MODELLING THE CHLOROPHYLL-A CONCENTRATION OF LAGUNA LAKE USING HIMAWARI-8 SATELLITE IMAGERY AND MACHINE LEARNING ALGORITHMS FOR NEAR REAL TIME MONITORING
Keywords: Laguna Lake, Chlorophyll-a Concentration, Himawari-8, Machine Learning, C2RCC
Abstract. Recent studies have investigated the use of satellite imaging combined with machine learning for modelling the Chlorophyll-a (Chl-a) concentration of bodies of water. However, most of these studies use satellite data that lack the temporal resolution needed to monitor dynamic changes in Chl-a in productive lakes like Laguna Lake. Thus, the aim of this paper is to present the methodology for modelling the Chl-a concentration of Laguna Lake in the Philippines using satellite imaging and machine learning algorithms. The methodology uses images from the Himawari-8 satellite, which have a spatial resolution of 0.5–2 km and are taken every 10 minutes.
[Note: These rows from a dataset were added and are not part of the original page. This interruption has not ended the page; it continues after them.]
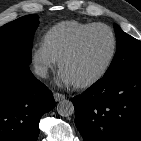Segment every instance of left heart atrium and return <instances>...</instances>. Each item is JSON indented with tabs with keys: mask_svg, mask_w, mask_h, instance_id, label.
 <instances>
[{
	"mask_svg": "<svg viewBox=\"0 0 141 141\" xmlns=\"http://www.w3.org/2000/svg\"><path fill=\"white\" fill-rule=\"evenodd\" d=\"M57 83L60 84V85H71V84H73L70 77L63 70H61L59 75H58Z\"/></svg>",
	"mask_w": 141,
	"mask_h": 141,
	"instance_id": "1",
	"label": "left heart atrium"
}]
</instances>
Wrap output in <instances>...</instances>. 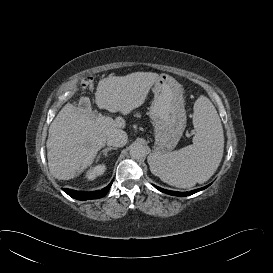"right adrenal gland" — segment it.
Masks as SVG:
<instances>
[{
    "mask_svg": "<svg viewBox=\"0 0 273 273\" xmlns=\"http://www.w3.org/2000/svg\"><path fill=\"white\" fill-rule=\"evenodd\" d=\"M117 148L115 147H108V148H105L104 150L101 151V153L98 155L97 157V162L99 161L100 157H101V154H103L105 157L107 156V153L110 151V150H116Z\"/></svg>",
    "mask_w": 273,
    "mask_h": 273,
    "instance_id": "2a0ac1e0",
    "label": "right adrenal gland"
}]
</instances>
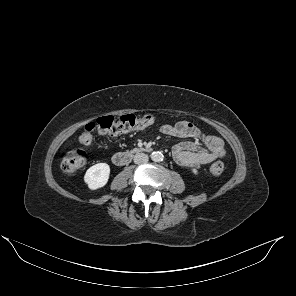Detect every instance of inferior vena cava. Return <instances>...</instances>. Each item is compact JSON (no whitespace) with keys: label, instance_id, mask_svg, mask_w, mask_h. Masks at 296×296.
Returning a JSON list of instances; mask_svg holds the SVG:
<instances>
[{"label":"inferior vena cava","instance_id":"obj_1","mask_svg":"<svg viewBox=\"0 0 296 296\" xmlns=\"http://www.w3.org/2000/svg\"><path fill=\"white\" fill-rule=\"evenodd\" d=\"M148 160H149L148 155L147 154H144V153H137L134 156V162L136 164H143V163L148 162Z\"/></svg>","mask_w":296,"mask_h":296}]
</instances>
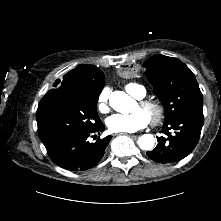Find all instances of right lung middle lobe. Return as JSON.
<instances>
[{
  "instance_id": "right-lung-middle-lobe-1",
  "label": "right lung middle lobe",
  "mask_w": 221,
  "mask_h": 221,
  "mask_svg": "<svg viewBox=\"0 0 221 221\" xmlns=\"http://www.w3.org/2000/svg\"><path fill=\"white\" fill-rule=\"evenodd\" d=\"M101 90L85 95H45L38 106V134L47 152L100 123L96 103Z\"/></svg>"
}]
</instances>
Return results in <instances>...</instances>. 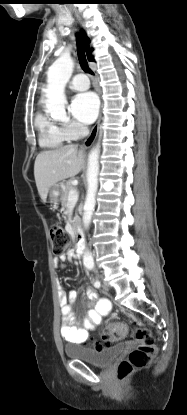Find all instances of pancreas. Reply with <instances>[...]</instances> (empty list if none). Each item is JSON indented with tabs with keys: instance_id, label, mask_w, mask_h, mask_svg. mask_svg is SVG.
<instances>
[{
	"instance_id": "cf45deb5",
	"label": "pancreas",
	"mask_w": 187,
	"mask_h": 415,
	"mask_svg": "<svg viewBox=\"0 0 187 415\" xmlns=\"http://www.w3.org/2000/svg\"><path fill=\"white\" fill-rule=\"evenodd\" d=\"M74 189V186L72 184L71 181H67L65 184V188L63 190V195H62V199H61V205L63 208H67L68 206V197H69V192ZM78 221V215L76 214L75 218H74V222L75 224Z\"/></svg>"
}]
</instances>
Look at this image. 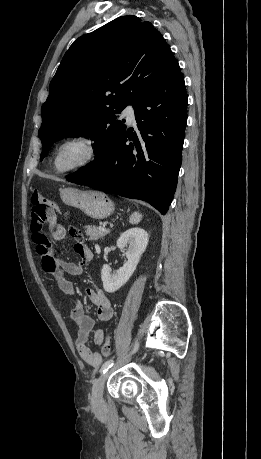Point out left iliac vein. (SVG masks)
Returning <instances> with one entry per match:
<instances>
[{
  "label": "left iliac vein",
  "mask_w": 261,
  "mask_h": 459,
  "mask_svg": "<svg viewBox=\"0 0 261 459\" xmlns=\"http://www.w3.org/2000/svg\"><path fill=\"white\" fill-rule=\"evenodd\" d=\"M108 375L109 372L103 373L93 386L91 403L95 410H101L104 407L103 391Z\"/></svg>",
  "instance_id": "left-iliac-vein-1"
}]
</instances>
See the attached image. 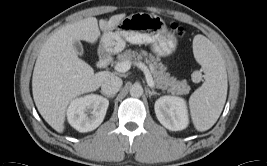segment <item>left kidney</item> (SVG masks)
<instances>
[{"instance_id":"5707ae66","label":"left kidney","mask_w":267,"mask_h":166,"mask_svg":"<svg viewBox=\"0 0 267 166\" xmlns=\"http://www.w3.org/2000/svg\"><path fill=\"white\" fill-rule=\"evenodd\" d=\"M154 109L157 119L168 130L179 131L188 126V111L184 99L162 96L155 102Z\"/></svg>"}]
</instances>
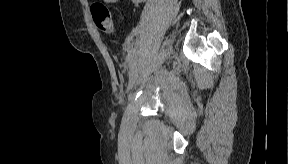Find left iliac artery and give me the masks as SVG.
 <instances>
[{
	"label": "left iliac artery",
	"instance_id": "1",
	"mask_svg": "<svg viewBox=\"0 0 288 164\" xmlns=\"http://www.w3.org/2000/svg\"><path fill=\"white\" fill-rule=\"evenodd\" d=\"M131 75H134V69L133 68L131 69Z\"/></svg>",
	"mask_w": 288,
	"mask_h": 164
}]
</instances>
These are converted into a GeoTIFF format, where differences in spatial resolution are resolved. Additionally, radiometric correction, resampling, and filtering of the Himawari-8 bands to exclude cloud-contaminated pixels are performed. Subsequently, various regression and gradient boosting machine learning algorithms are applied onto the train dataset and evaluated, namely: Simple Linear Regression, Ridge Regression, Lasso Regression, and Light Gradient Boosting Model (LightGBM). The results of this study show that it is indeed possible to integrate algorithms in Machine Learning in modelling the near real-time variations in Chl-a content in a body of water, specifically in the case of Laguna Lake, to an acceptable margin of error. Specifically, the regression models performed similarly with a train RMSE of 1.44 and test RMSE of 2.51 for Simple Linear Regression and 2.48 for Ridge and Lasso Regression. The linear regression models exhibited a larger degree of overfitting than the LightGBM model, which had a 2.18 train RMSE.